___ Task material ___

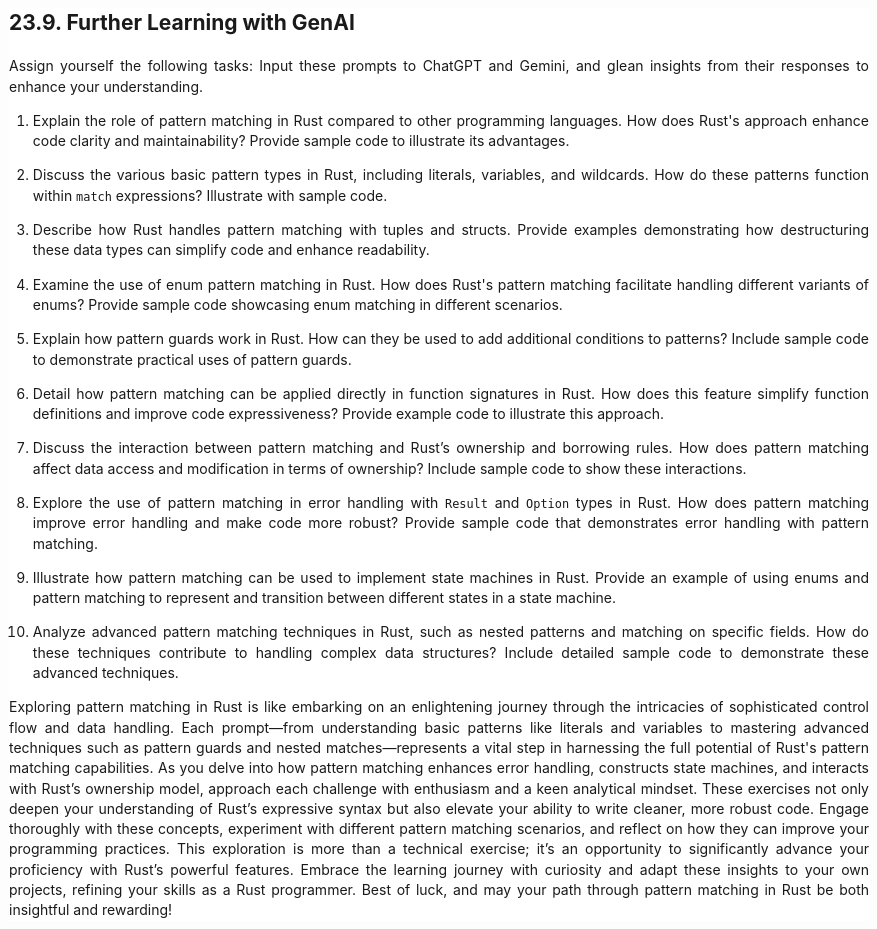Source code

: ## 23.9. Further Learning with GenAI
<p style="text-align: justify;">
Assign yourself the following tasks: Input these prompts to ChatGPT and Gemini, and glean insights from their responses to enhance your understanding.
</p>

1. <p style="text-align: justify;">Explain the role of pattern matching in Rust compared to other programming languages. How does Rust's approach enhance code clarity and maintainability? Provide sample code to illustrate its advantages.</p>
2. <p style="text-align: justify;">Discuss the various basic pattern types in Rust, including literals, variables, and wildcards. How do these patterns function within <code>match</code> expressions? Illustrate with sample code.</p>
3. <p style="text-align: justify;">Describe how Rust handles pattern matching with tuples and structs. Provide examples demonstrating how destructuring these data types can simplify code and enhance readability.</p>
4. <p style="text-align: justify;">Examine the use of enum pattern matching in Rust. How does Rust's pattern matching facilitate handling different variants of enums? Provide sample code showcasing enum matching in different scenarios.</p>
5. <p style="text-align: justify;">Explain how pattern guards work in Rust. How can they be used to add additional conditions to patterns? Include sample code to demonstrate practical uses of pattern guards.</p>
6. <p style="text-align: justify;">Detail how pattern matching can be applied directly in function signatures in Rust. How does this feature simplify function definitions and improve code expressiveness? Provide example code to illustrate this approach.</p>
7. <p style="text-align: justify;">Discuss the interaction between pattern matching and Rust’s ownership and borrowing rules. How does pattern matching affect data access and modification in terms of ownership? Include sample code to show these interactions.</p>
8. <p style="text-align: justify;">Explore the use of pattern matching in error handling with <code>Result</code> and <code>Option</code> types in Rust. How does pattern matching improve error handling and make code more robust? Provide sample code that demonstrates error handling with pattern matching.</p>
9. <p style="text-align: justify;">Illustrate how pattern matching can be used to implement state machines in Rust. Provide an example of using enums and pattern matching to represent and transition between different states in a state machine.</p>
10. <p style="text-align: justify;">Analyze advanced pattern matching techniques in Rust, such as nested patterns and matching on specific fields. How do these techniques contribute to handling complex data structures? Include detailed sample code to demonstrate these advanced techniques.</p>
<p style="text-align: justify;">
Exploring pattern matching in Rust is like embarking on an enlightening journey through the intricacies of sophisticated control flow and data handling. Each prompt—from understanding basic patterns like literals and variables to mastering advanced techniques such as pattern guards and nested matches—represents a vital step in harnessing the full potential of Rust's pattern matching capabilities. As you delve into how pattern matching enhances error handling, constructs state machines, and interacts with Rust’s ownership model, approach each challenge with enthusiasm and a keen analytical mindset. These exercises not only deepen your understanding of Rust’s expressive syntax but also elevate your ability to write cleaner, more robust code. Engage thoroughly with these concepts, experiment with different pattern matching scenarios, and reflect on how they can improve your programming practices. This exploration is more than a technical exercise; it’s an opportunity to significantly advance your proficiency with Rust’s powerful features. Embrace the learning journey with curiosity and adapt these insights to your own projects, refining your skills as a Rust programmer. Best of luck, and may your path through pattern matching in Rust be both insightful and rewarding!
</p>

___

(What you will do):
Set out every line of the material's source text as a Markdown table with the columns Row and Source Line, numbering the rows and skipping blank lines. Leave the pictures out of your answer.

(Answer to the exercise):
| Row | Source Line |
|---|---|
| 1 | Source code |
| 2 | : ## 23.9. Further Learning with GenAI |
| 3 | <p style="text-align: justify;"> |
| 4 | Assign yourself the following tasks: Input these prompts to ChatGPT and Gemini, and glean insights from their responses to enhance your understanding. |
| 5 | </p> |
| 6 | 1. <p style="text-align: justify;">Explain the role of pattern matching in Rust compared to other programming languages. How does Rust's approach enhance code clarity and maintainability? Provide sample code to illustrate its advantages.</p> |
| 7 | 2. <p style="text-align: justify;">Discuss the various basic pattern types in Rust, including literals, variables, and wildcards. How do these patterns function within <code>match</code> expressions? Illustrate with sample code.</p> |
| 8 | 3. <p style="text-align: justify;">Describe how Rust handles pattern matching with tuples and structs. Provide examples demonstrating how destructuring these data types can simplify code and enhance readability.</p> |
| 9 | 4. <p style="text-align: justify;">Examine the use of enum pattern matching in Rust. How does Rust's pattern matching facilitate handling different variants of enums? Provide sample code showcasing enum matching in different scenarios.</p> |
| 10 | 5. <p style="text-align: justify;">Explain how pattern guards work in Rust. How can they be used to add additional conditions to patterns? Include sample code to demonstrate practical uses of pattern guards.</p> |
| 11 | 6. <p style="text-align: justify;">Detail how pattern matching can be applied directly in function signatures in Rust. How does this feature simplify function definitions and improve code expressiveness? Provide example code to illustrate this approach.</p> |
| 12 | 7. <p style="text-align: justify;">Discuss the interaction between pattern matching and Rust’s ownership and borrowing rules. How does pattern matching affect data access and modification in terms of ownership? Include sample code to show these interactions.</p> |
| 13 | 8. <p style="text-align: justify;">Explore the use of pattern matching in error handling with <code>Result</code> and <code>Option</code> types in Rust. How does pattern matching improve error handling and make code more robust? Provide sample code that demonstrates error handling with pattern matching.</p> |
| 14 | 9. <p style="text-align: justify;">Illustrate how pattern matching can be used to implement state machines in Rust. Provide an example of using enums and pattern matching to represent and transition between different states in a state machine.</p> |
| 15 | 10. <p style="text-align: justify;">Analyze advanced pattern matching techniques in Rust, such as nested patterns and matching on specific fields. How do these techniques contribute to handling complex data structures? Include detailed sample code to demonstrate these advanced techniques.</p> |
| 16 | <p style="text-align: justify;"> |
| 17 | Exploring pattern matching in Rust is like embarking on an enlightening journey through the intricacies of sophisticated control flow and data handling. Each prompt—from understanding basic patterns like literals and variables to mastering advanced techniques such as pattern guards and nested matches—represents a vital step in harnessing the full potential of Rust's pattern matching capabilities. As you delve into how pattern matching enhances error handling, constructs state machines, and interacts with Rust’s ownership model, approach each challenge with enthusiasm and a keen analytical mindset. These exercises not only deepen your understanding of Rust’s expressive syntax but also elevate your ability to write cleaner, more robust code. Engage thoroughly with these concepts, experiment with different pattern matching scenarios, and reflect on how they can improve your programming practices. This exploration is more than a technical exercise; it’s an opportunity to significantly advance your proficiency with Rust’s powerful features. Embrace the learning journey with curiosity and adapt these insights to your own projects, refining your skills as a Rust programmer. Best of luck, and may your path through pattern matching in Rust be both insightful and rewarding! |
| 18 | </p> |